Jorge Benci retomou a lenda de Noé num contexto colonial para demonstrar a legitimidade da escravidão, e a necessidade de reformá-la, e construiu um monumento pedagógico e normativo que dali para frente exerceria um papel decisivo na edificação das normas coloniais. A obra de Benci, ancorada no velho testamento e dialogando com a Patrística, a Escolástica, os clássicos greco-romanos, o direito divino e natural, o direito romano e os cânones da Igreja, seria uma pista extraordinária para perseguirmos a matriz discursivo-teológica sobre os usos da narrativa bíblica da maldição de Noé para justificar a escravidão.

Marcos Feliciano também oferece uma saída para os africanos diminuírem o peso da desgraça lançada por Noé: “milhares de africanos têm devotado sua vida a Deus e por isso o peso da maldição tem sido retirado”. Estaria o pastor evangélico buscando argumentos na literatura católica papista? Pouco provável. Mas a provocação é irresistível. O que Feliciano fez foi resgatar o velho argumento teológico da “maldição de Noé”, da tradição judaica e muçulmana, usado pelos jesuítas para justificar a escravidão africana no Brasil, e jogá-lo maldosa e irresponsavelmente no twitter. Os jesuítas, Benci em particular, nos séculos XVI e XVII, estavam imersos numa cultura do debate teológico sobre o tema da escravidão humana. Naquele tempo, anterior a história científica e ao relativismo antropológico, as justificativas econômicas e morais sobre a escravidão andavam de mãos dadas com as preocupações religiosas e pedagógicas em relação aos escravos. A obra de Benci era uma justificativa teológica e moral da escravidão, mas era também uma obra reformista que sugeria normas para o trato cristão dos escravos. Era também uma denúncia dos abusos cometidos pelos senhores de escravos. Coisa bem diferente é, em pleno século XXI, na era dos direitos humanos, um deputado ressuscitar esta antiguidade teológica e apresentá-la como “fato” (“Africanos descendem de ancestral amaldiçoado por Noé. Isso é fato”). A ignorância teológica do pastor/deputado só rivaliza com o seu próprio mau caratismo. 

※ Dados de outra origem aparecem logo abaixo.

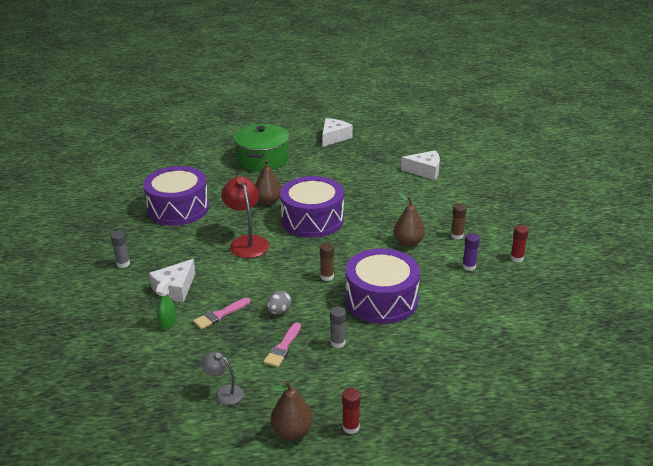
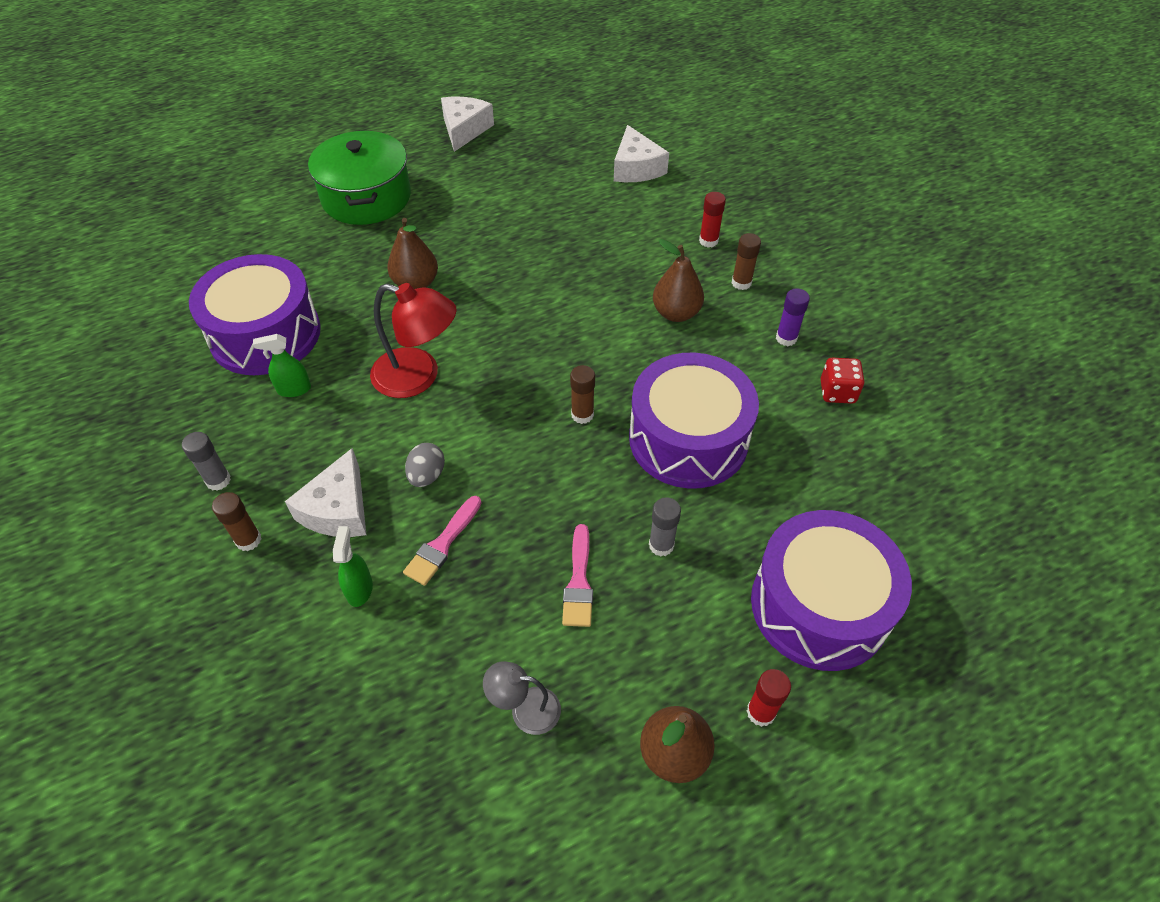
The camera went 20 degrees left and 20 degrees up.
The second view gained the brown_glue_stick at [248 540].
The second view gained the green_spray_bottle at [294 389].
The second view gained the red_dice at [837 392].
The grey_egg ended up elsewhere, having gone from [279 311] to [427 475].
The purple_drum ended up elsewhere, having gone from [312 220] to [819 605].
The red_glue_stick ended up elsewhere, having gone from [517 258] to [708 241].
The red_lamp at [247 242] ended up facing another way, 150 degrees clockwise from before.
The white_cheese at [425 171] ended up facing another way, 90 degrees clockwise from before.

Ultrapassando, e muito, os limites da decência e do respeito, Marco Feliciano afirmou que a maldição pode ser desfeita com o reencontro com deus. Será que este reencontro se daria na sua igreja, com os “amaldiçoados” portando cartões de crédito?  Será que é por isso, por descobrir o caminho para desfazer a maldição de Noé, que Feliciano foi escolhido pelos seus pares para presidir a Comissão dos Direitos Humanos? Brincadeiras a parte, a nomeação do deputado e pastor parece uma zombaria. Seria mais ou menos como indicar o coronel Marco Antonio Balbi para presidir a Comissão da Verdade.